» **Job**
Word for word, copy all of the entries.

» **Data for analysis**

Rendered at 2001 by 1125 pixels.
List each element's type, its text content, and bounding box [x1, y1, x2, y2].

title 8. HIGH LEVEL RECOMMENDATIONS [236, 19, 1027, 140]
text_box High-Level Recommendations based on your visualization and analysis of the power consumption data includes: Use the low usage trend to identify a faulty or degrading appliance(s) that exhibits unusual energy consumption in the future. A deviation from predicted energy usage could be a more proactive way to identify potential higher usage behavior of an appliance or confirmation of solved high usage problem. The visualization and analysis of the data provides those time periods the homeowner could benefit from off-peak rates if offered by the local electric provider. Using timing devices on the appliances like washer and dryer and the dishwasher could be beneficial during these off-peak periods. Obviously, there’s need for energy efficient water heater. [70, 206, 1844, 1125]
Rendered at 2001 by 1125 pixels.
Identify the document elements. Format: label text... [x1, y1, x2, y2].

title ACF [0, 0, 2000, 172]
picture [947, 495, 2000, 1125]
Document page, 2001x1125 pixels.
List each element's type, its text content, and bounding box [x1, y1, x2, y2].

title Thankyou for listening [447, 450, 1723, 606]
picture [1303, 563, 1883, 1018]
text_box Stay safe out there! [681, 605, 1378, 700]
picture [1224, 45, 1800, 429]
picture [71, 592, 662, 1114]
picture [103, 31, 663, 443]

» **Output for this exercise**
Rendered at 2001 by 1125 pixels.
List each element's type, its text content, and bounding box [x1, y1, x2, y2].

title 8. HIGH LEVEL RECOMMENDATIONS [236, 19, 1027, 140]
text_box High-Level Recommendations based on your visualization and analysis of the power consumption data includes: Use the low usage trend to identify a faulty or degrading appliance(s) that exhibits unusual energy consumption in the future. A deviation from predicted energy usage could be a more proactive way to identify potential higher usage behavior of an appliance or confirmation of solved high usage problem. The visualization and analysis of the data provides those time periods the homeowner could benefit from off-peak rates if offered by the local electric provider. Using timing devices on the appliances like washer and dryer and the dishwasher could be beneficial during these off-peak periods. Obviously, there’s need for energy efficient water heater. [70, 206, 1844, 1125]
Rendered at 2001 by 1125 pixels.
Identify the document elements. Format: label text... [x1, y1, x2, y2].

title ACF [0, 0, 2000, 172]
picture [947, 495, 2000, 1125]
Document page, 2001x1125 pixels.
List each element's type, its text content, and bounding box [x1, y1, x2, y2].

title Thankyou for listening [447, 450, 1723, 606]
picture [1303, 563, 1883, 1018]
text_box Stay safe out there! [681, 605, 1378, 700]
picture [1224, 45, 1800, 429]
picture [71, 592, 662, 1114]
picture [103, 31, 663, 443]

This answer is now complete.